Elsewhere, onshore and offshore wind giant PNE AG operates in 13 countries across four continents. With an upcoming investment of up to $4.8 billion, PNE is building a mega offshore wind power project in Binh Dinh, turning Vietnam into a competitive wind power supplier in the south-eastern region and worldwide. PNE’s plan is to build between 55-165 wind turbines in the country, with a total capacity of up to 2,000MW.
“This project is highly feasible, providing a considerable amount of electricity to Binh Dinh province and the national power system from 6.6-7 billion kWh a year,” said AHK Vietnam.
The largest German investments have been implemented by Bosch, Stada-Pymepharco, and Messer Gases. Bosch is employing a major manufacturing complex for push belts in the southern province of Dong Nai while also operating a research and development centre in Ho Chi Minh City.
Stada-Pymepharco manufactures pharmaceuticals in its factory in the south-central province of Phu Yen. Meanwhile, Messer supplies gases to local customers such as Hoa Phat from its main production hubs in the northern province of Hai Duong and the south-central province of Quang Ngai.

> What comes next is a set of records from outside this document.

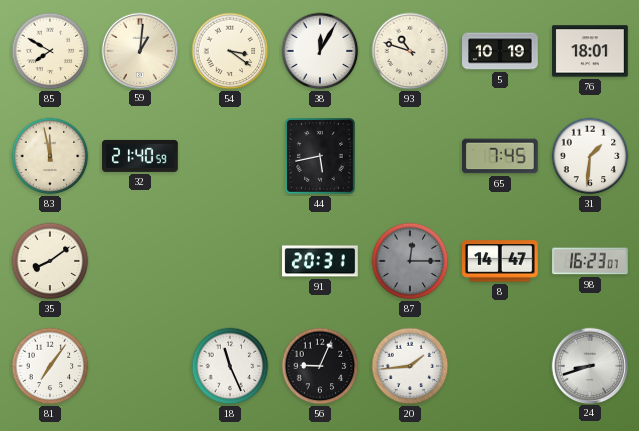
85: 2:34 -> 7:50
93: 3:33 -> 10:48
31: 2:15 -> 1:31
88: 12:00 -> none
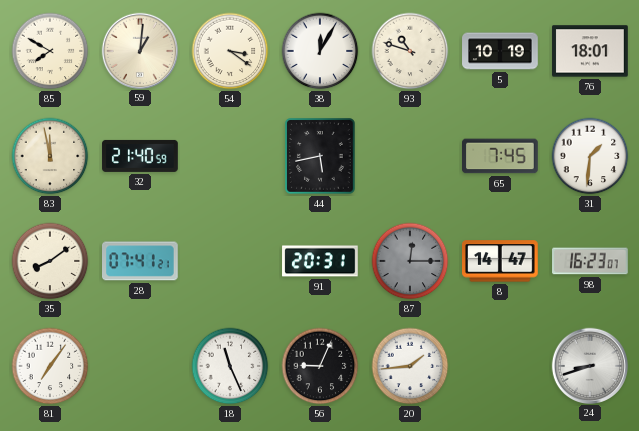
28: none -> 07:41
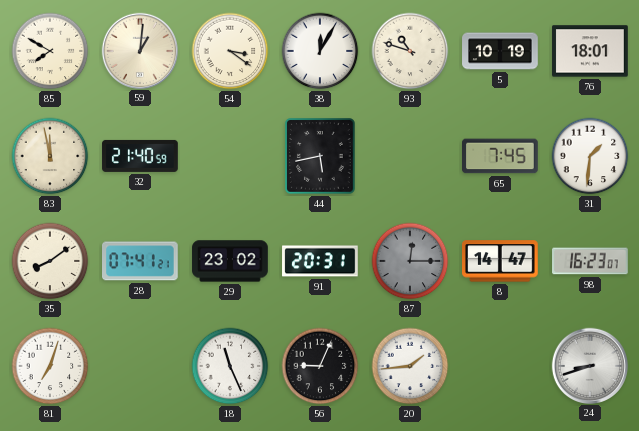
29: none -> 23:02
81: 7:06 -> 7:03
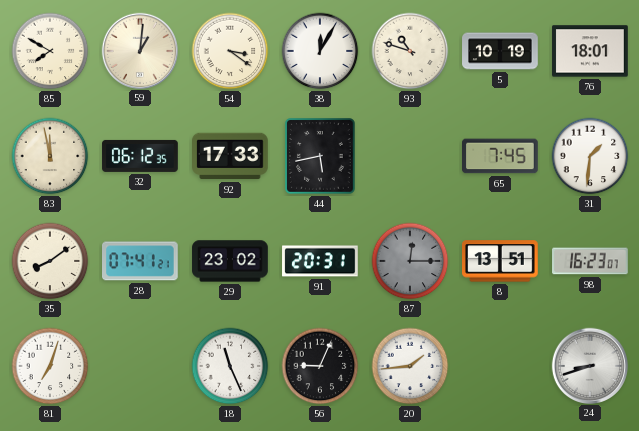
32: 21:40 -> 06:12
92: none -> 17:33
8: 14:47 -> 13:51
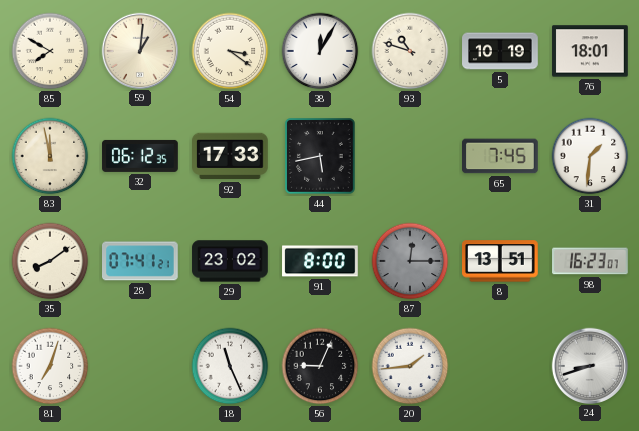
91: 20:31 -> 8:00
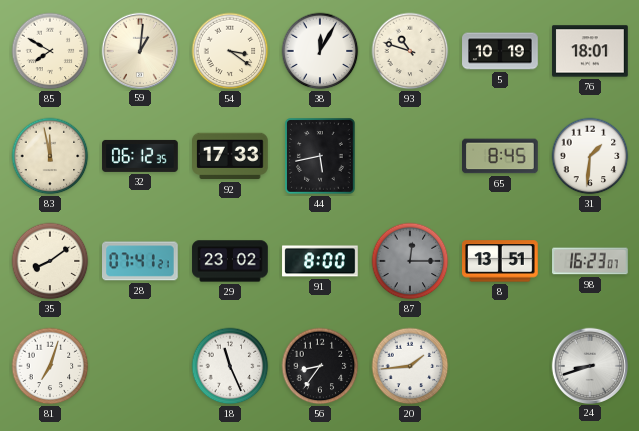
65: 7:45 -> 8:45
56: 9:04 -> 8:36
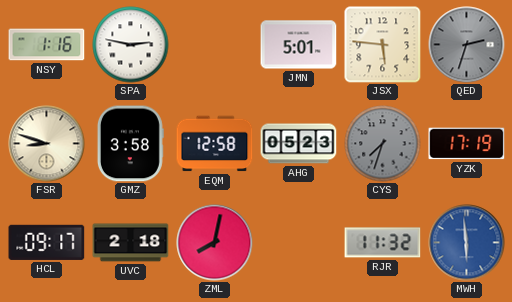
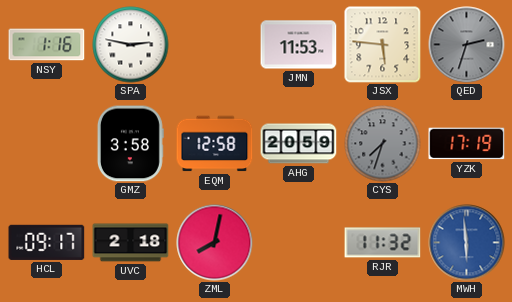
JMN: 5:01 -> 11:53
FSR: 8:48 -> none
AHG: 05:23 -> 20:59
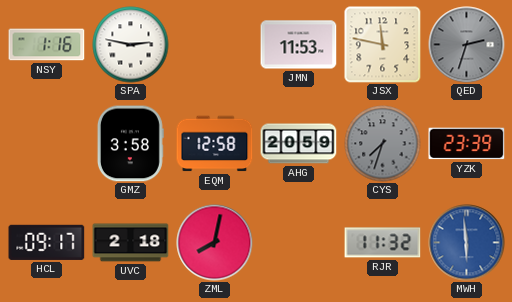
JSX: 5:46 -> 11:47
YZK: 17:19 -> 23:39
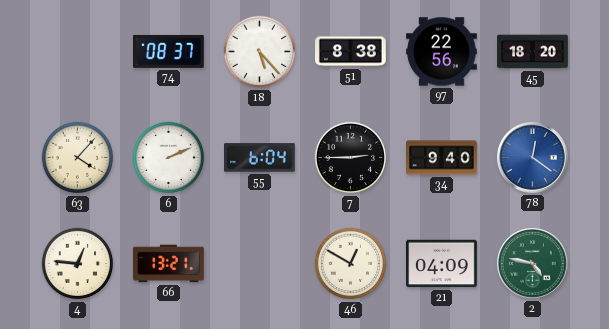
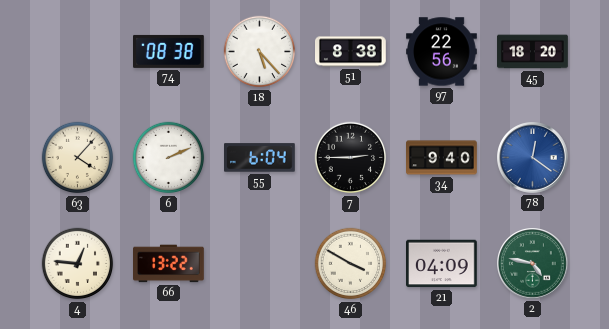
74: 08:37 -> 08:38
66: 13:21 -> 13:22
46: 12:50 -> 3:50
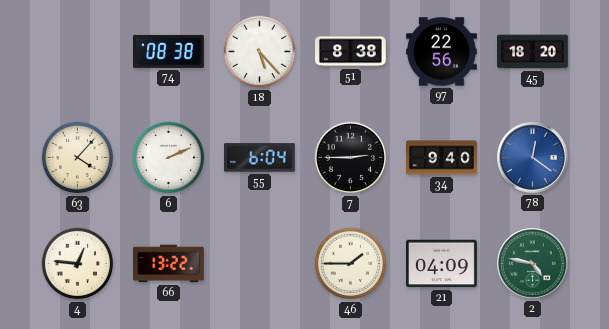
46: 3:50 -> 1:45
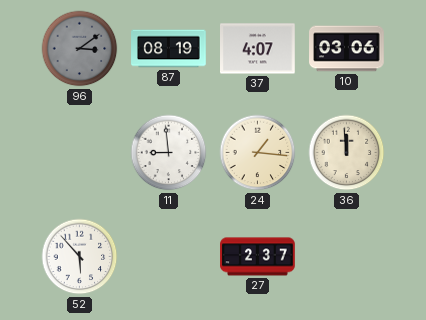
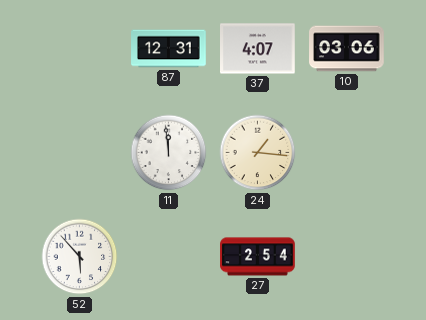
96: 3:09 -> none
87: 08:19 -> 12:31
11: 8:59 -> 11:59
36: 11:59 -> none
27: 2:37 -> 2:54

Currently, Vietnam is the largest trade partner of Germany in Southeast Asia. According to the General Department of Vietnam Customs, during 2010-2020, two-way trade turnover increased from $4.11 billion to $9.98 billion, which rose to $11.13 billion last year, with Vietnam’s export turnover from Germany reaching $7.28 billion.
In the first 10 months of 2022, the 2-way trade hit over $10 billion, with Vietnam earning $7.61 billion from exports to Germany, up 30.53 per cent on-year, and Vietnam spending $2.97 billion on imports from Germany, down nearly 6 per cent on-year.
Marko Walde - Chief representative AHK Vietnam
Vietnam is expected to be an ideal investment hub for German businesses since the country holds many advantages and development potential. Due to its proximity to China and low export tariffs implemented by the EU-Vietnam Free Trade Agreement (EVFTA), Vietnam has become a promising destination outside China but still within Asia.
Additionally, supply chain diversification is a crucial element. German investors can reduce manufacturing costs while minimising disruption or delays to current supply chains and managing risks by localising production close to traditional hubs in China.
The EVFTA officially took effect in August 2020, opening great opportunities and prospects for cooperation between the two countries in the context of bilateral relations between Vietnam and the EU.
Trading between the two parties has witnessed steady growth and is expected to continue, which will be advantageous for German and Vietnamese exporters in various industries. Traditional commodities like machinery and measuring equipment will likely benefit German exporters the most.
Due to the Generalised System of Preferences, many positions on the Vietnamese side already had low tariff rates. However, more reductions will take effect, further opening chapters for processed foods, footwear, and agricultural products. Vietnam’s export products considered to have great opportunities from the EVFTA include footwear, clothing, seafood, plastic products, fruits and nuts, and other agricultural products such as rice, sweet corn, garlic, and mushrooms.
In the opposite direction, enterprises are also considered to have advantages importing German products thanks to the EVFTA, especially vehicles, electrical machinery and equipment, pharmaceuticals, plastic products, iron and steel, mineral oil fuels, meat, poultry, milk and dairy products, and beverages.